* [WHAT YOU WILL DO]:
Scan the records below and copy every line that contains the string "commonName".

* [GIVEN DATA]:
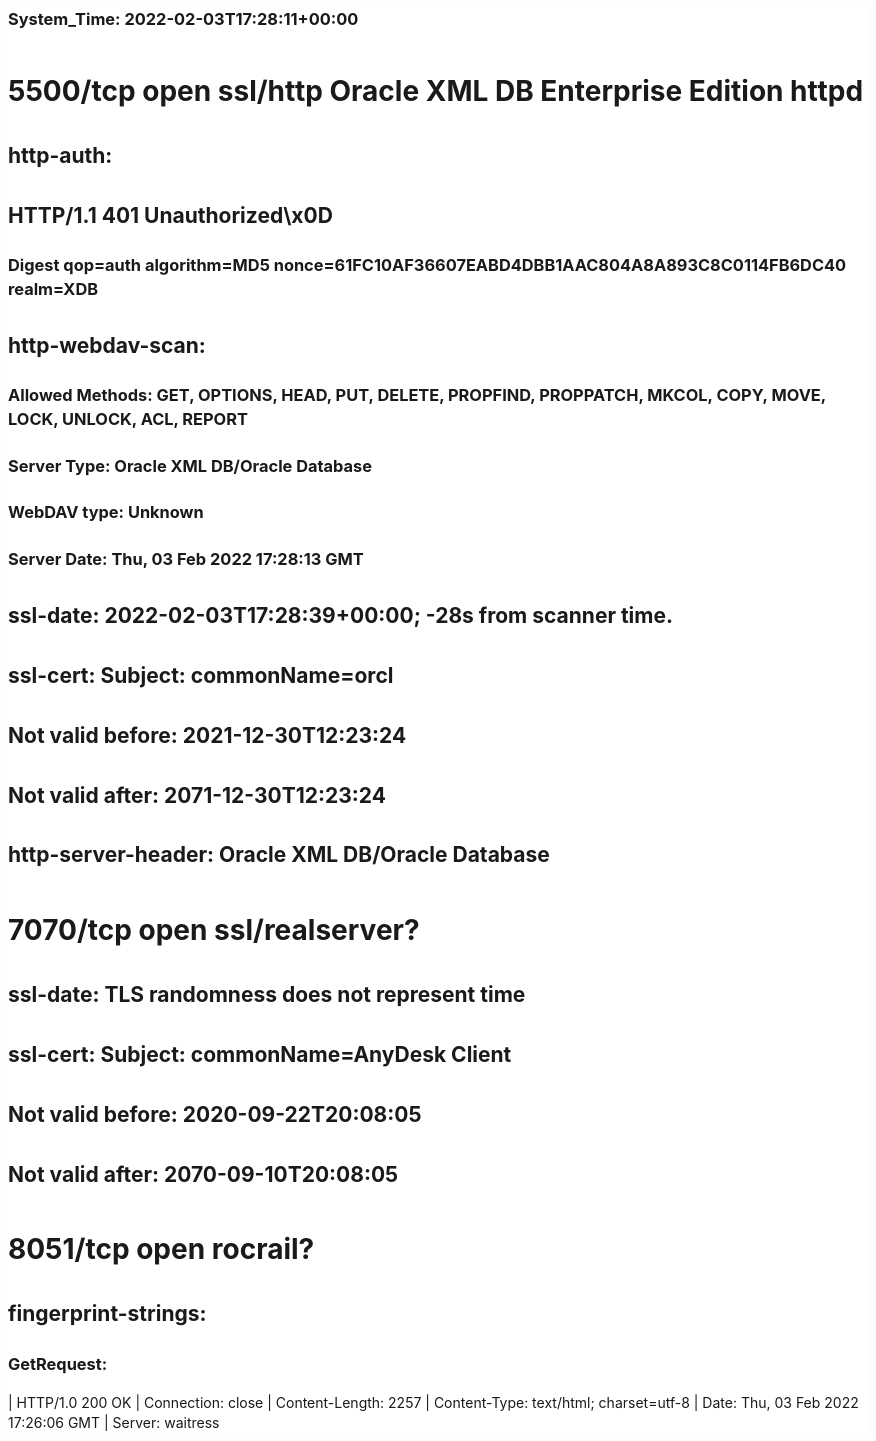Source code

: ### System_Time: 2022-02-03T17:28:11+00:00

# 5500/tcp  open  ssl/http           Oracle XML DB Enterprise Edition httpd
## http-auth: 
## HTTP/1.1 401 Unauthorized\x0D
### Digest qop=auth algorithm=MD5 nonce=61FC10AF36607EABD4DBB1AAC804A8A893C8C0114FB6DC40 realm=XDB
## http-webdav-scan: 
### Allowed Methods: GET, OPTIONS, HEAD, PUT, DELETE, PROPFIND, PROPPATCH, MKCOL, COPY, MOVE, LOCK, UNLOCK, ACL, REPORT
### Server Type: Oracle XML DB/Oracle Database
### WebDAV type: Unknown
### Server Date: Thu, 03 Feb 2022 17:28:13 GMT
## ssl-date: 2022-02-03T17:28:39+00:00; -28s from scanner time.
## ssl-cert: Subject: commonName=orcl
## Not valid before: 2021-12-30T12:23:24
## Not valid after:  2071-12-30T12:23:24
## http-server-header: Oracle XML DB/Oracle Database

# 7070/tcp  open  ssl/realserver?
## ssl-date: TLS randomness does not represent time
## ssl-cert: Subject: commonName=AnyDesk Client
## Not valid before: 2020-09-22T20:08:05
## Not valid after:  2070-09-10T20:08:05

# 8051/tcp  open  rocrail?
## fingerprint-strings: 
### GetRequest: 
|     HTTP/1.0 200 OK
|     Connection: close
|     Content-Length: 2257
|     Content-Type: text/html; charset=utf-8
|     Date: Thu, 03 Feb 2022 17:26:06 GMT
|     Server: waitress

* [SOLUTION TO THIS TASK]:
## ssl-cert: Subject: commonName=orcl
## ssl-cert: Subject: commonName=AnyDesk Client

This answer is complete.